[Start of Attachment]

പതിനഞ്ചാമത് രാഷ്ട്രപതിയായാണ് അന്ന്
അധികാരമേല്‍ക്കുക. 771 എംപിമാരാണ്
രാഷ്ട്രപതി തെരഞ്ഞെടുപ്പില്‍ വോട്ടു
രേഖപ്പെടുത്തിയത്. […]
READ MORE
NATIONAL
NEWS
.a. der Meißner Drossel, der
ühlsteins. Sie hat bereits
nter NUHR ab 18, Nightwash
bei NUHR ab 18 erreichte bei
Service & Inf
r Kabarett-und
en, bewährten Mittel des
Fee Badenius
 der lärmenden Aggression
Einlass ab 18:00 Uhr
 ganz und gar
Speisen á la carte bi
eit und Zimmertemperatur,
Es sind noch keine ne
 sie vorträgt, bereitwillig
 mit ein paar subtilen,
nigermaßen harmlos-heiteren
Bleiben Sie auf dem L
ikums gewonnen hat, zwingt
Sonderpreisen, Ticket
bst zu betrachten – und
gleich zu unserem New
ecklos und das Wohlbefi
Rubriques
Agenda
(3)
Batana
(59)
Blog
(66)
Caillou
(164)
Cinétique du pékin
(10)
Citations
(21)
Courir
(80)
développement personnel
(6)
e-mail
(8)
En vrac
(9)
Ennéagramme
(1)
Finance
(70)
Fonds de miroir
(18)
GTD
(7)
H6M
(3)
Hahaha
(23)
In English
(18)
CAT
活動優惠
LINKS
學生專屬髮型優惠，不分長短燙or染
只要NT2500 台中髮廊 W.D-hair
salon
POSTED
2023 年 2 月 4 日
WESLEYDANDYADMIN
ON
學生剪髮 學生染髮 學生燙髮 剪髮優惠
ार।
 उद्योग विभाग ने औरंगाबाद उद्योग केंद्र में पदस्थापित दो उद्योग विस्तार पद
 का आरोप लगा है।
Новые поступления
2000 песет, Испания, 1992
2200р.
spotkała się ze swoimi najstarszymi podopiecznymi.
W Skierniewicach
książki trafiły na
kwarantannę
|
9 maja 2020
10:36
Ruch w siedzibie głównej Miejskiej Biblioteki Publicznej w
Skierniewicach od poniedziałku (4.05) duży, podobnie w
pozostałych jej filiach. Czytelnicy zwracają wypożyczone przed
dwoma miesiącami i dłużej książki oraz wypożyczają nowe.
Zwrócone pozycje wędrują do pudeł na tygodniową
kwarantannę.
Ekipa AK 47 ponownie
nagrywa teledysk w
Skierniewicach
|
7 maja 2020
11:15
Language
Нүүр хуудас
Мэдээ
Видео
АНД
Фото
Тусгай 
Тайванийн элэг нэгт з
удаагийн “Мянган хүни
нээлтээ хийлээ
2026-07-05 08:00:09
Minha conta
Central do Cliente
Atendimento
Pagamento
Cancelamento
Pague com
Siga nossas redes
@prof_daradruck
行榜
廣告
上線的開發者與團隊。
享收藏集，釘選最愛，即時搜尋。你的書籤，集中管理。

[End of Attachment]

• [Your assignment] Set down every line of text from the items above, character for character and in the same order.

• [Reply]
പതിനഞ്ചാമത് രാഷ്ട്രപതിയായാണ് അന്ന്
അധികാരമേല്‍ക്കുക. 771 എംപിമാരാണ്
രാഷ്ട്രപതി തെരഞ്ഞെടുപ്പില്‍ വോട്ടു
രേഖപ്പെടുത്തിയത്. […]
READ MORE
NATIONAL
NEWS
.a. der Meißner Drossel, der
ühlsteins. Sie hat bereits
nter NUHR ab 18, Nightwash
bei NUHR ab 18 erreichte bei
Service & Inf
r Kabarett-und
en, bewährten Mittel des
Fee Badenius
 der lärmenden Aggression
Einlass ab 18:00 Uhr
 ganz und gar
Speisen á la carte bi
eit und Zimmertemperatur,
Es sind noch keine ne
 sie vorträgt, bereitwillig
 mit ein paar subtilen,
nigermaßen harmlos-heiteren
Bleiben Sie auf dem L
ikums gewonnen hat, zwingt
Sonderpreisen, Ticket
bst zu betrachten – und
gleich zu unserem New
ecklos und das Wohlbefi
Rubriques
Agenda
(3)
Batana
(59)
Blog
(66)
Caillou
(164)
Cinétique du pékin
(10)
Citations
(21)
Courir
(80)
développement personnel
(6)
e-mail
(8)
En vrac
(9)
Ennéagramme
(1)
Finance
(70)
Fonds de miroir
(18)
GTD
(7)
H6M
(3)
Hahaha
(23)
In English
(18)
CAT
活動優惠
LINKS
學生專屬髮型優惠，不分長短燙or染
只要NT2500 台中髮廊 W.D-hair
salon
POSTED
2023 年 2 月 4 日
WESLEYDANDYADMIN
ON
學生剪髮 學生染髮 學生燙髮 剪髮優惠
ार।
 उद्योग विभाग ने औरंगाबाद उद्योग केंद्र में पदस्थापित दो उद्योग विस्तार पद
 का आरोप लगा है।
Новые поступления
2000 песет, Испания, 1992
2200р.
spotkała się ze swoimi najstarszymi podopiecznymi.
W Skierniewicach
książki trafiły na
kwarantannę
|
9 maja 2020
10:36
Ruch w siedzibie głównej Miejskiej Biblioteki Publicznej w
Skierniewicach od poniedziałku (4.05) duży, podobnie w
pozostałych jej filiach. Czytelnicy zwracają wypożyczone przed
dwoma miesiącami i dłużej książki oraz wypożyczają nowe.
Zwrócone pozycje wędrują do pudeł na tygodniową
kwarantannę.
Ekipa AK 47 ponownie
nagrywa teledysk w
Skierniewicach
|
7 maja 2020
11:15
Language
Нүүр хуудас
Мэдээ
Видео
АНД
Фото
Тусгай 
Тайванийн элэг нэгт з
удаагийн “Мянган хүни
нээлтээ хийлээ
2026-07-05 08:00:09
Minha conta
Central do Cliente
Atendimento
Pagamento
Cancelamento
Pague com
Siga nossas redes
@prof_daradruck
行榜
廣告
上線的開發者與團隊。
享收藏集，釘選最愛，即時搜尋。你的書籤，集中管理。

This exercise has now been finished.